====== Task data

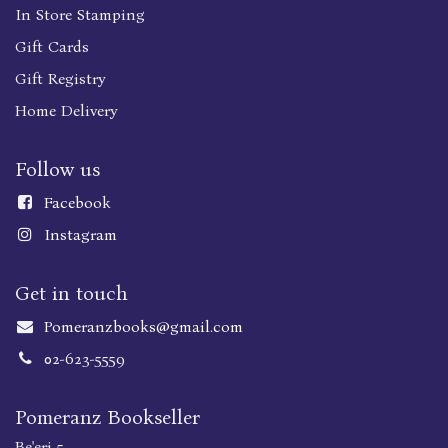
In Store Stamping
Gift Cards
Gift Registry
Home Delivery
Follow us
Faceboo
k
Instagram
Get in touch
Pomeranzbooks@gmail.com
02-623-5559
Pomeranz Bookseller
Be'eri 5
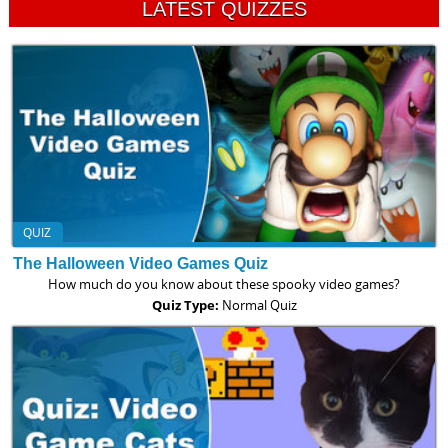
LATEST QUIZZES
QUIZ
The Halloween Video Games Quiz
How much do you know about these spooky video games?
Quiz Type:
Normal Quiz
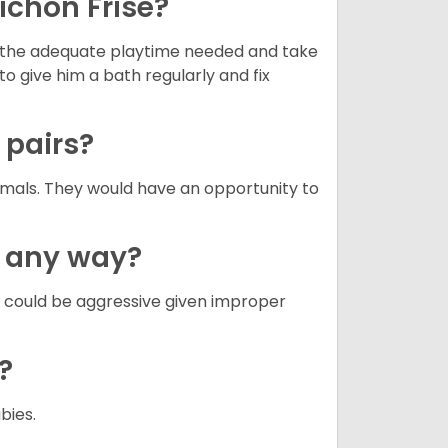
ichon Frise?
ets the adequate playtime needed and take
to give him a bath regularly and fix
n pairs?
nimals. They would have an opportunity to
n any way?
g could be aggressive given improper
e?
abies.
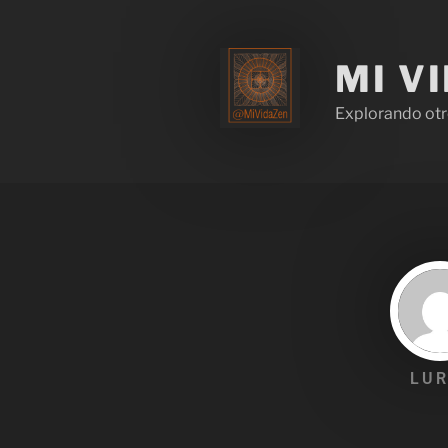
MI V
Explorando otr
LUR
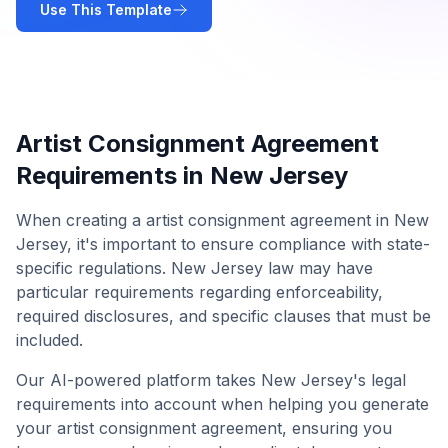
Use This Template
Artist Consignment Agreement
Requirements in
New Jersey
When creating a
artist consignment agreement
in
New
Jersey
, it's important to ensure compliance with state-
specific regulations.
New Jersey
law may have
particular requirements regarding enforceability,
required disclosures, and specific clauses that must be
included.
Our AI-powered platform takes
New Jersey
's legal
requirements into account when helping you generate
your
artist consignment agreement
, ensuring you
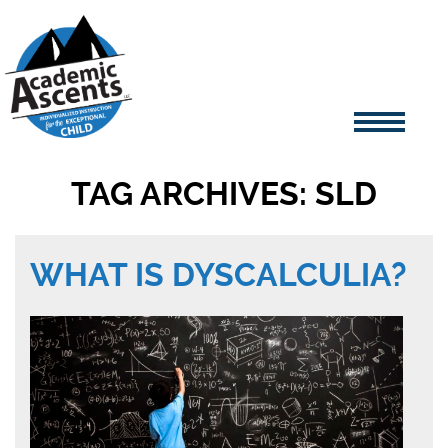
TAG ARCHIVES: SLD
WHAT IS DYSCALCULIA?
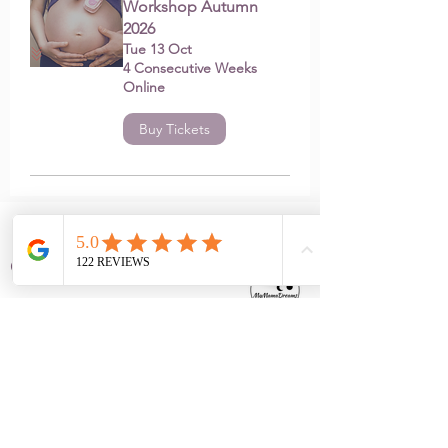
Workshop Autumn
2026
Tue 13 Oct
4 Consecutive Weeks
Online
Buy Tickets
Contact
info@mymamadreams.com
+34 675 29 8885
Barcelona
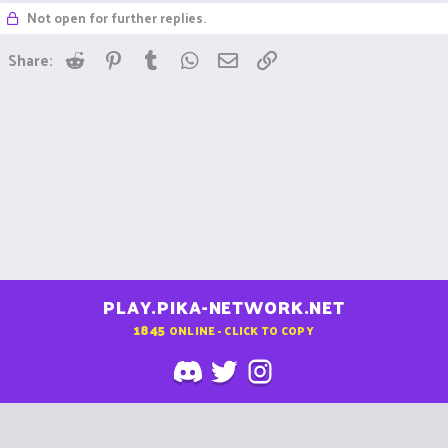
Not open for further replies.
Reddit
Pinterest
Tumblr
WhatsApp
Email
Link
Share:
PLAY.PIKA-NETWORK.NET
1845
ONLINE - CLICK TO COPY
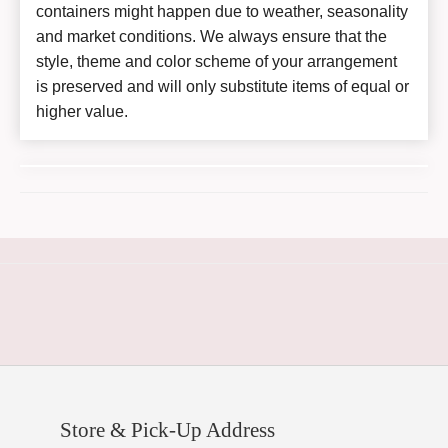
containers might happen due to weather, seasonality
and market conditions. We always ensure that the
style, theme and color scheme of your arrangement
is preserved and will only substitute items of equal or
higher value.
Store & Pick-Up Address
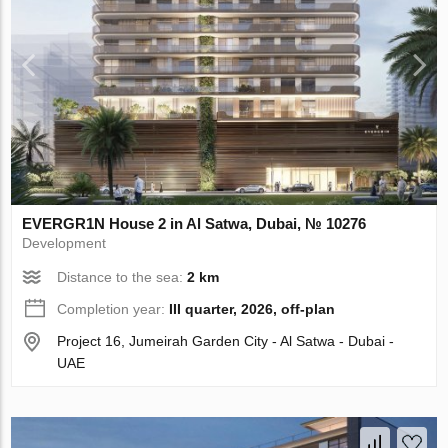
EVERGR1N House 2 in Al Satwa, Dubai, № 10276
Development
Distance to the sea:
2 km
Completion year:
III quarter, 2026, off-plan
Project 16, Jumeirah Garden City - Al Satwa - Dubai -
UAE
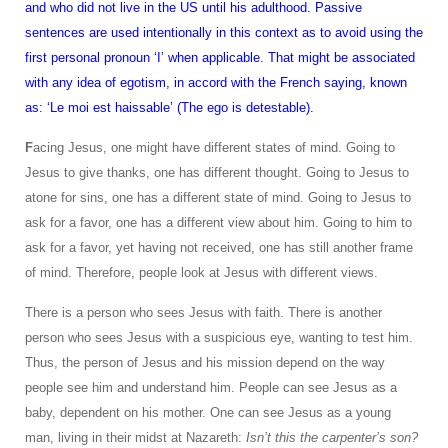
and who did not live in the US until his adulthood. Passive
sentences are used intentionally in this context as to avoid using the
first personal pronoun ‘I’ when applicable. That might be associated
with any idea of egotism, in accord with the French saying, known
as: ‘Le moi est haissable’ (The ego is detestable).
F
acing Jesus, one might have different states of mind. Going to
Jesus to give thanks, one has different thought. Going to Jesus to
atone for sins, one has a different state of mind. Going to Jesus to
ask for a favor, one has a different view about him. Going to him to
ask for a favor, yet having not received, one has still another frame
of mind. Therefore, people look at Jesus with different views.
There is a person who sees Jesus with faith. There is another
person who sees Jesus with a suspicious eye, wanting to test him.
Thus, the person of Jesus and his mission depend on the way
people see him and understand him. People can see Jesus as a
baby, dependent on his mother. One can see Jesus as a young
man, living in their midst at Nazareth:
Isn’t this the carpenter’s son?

============

[Aim of the exercise]
Copy out every line in the items that contains the word "Satwa".

[Task result]
EVERGR1N House 2 in Al Satwa, Dubai, № 10276
Project 16, Jumeirah Garden City - Al Satwa - Dubai -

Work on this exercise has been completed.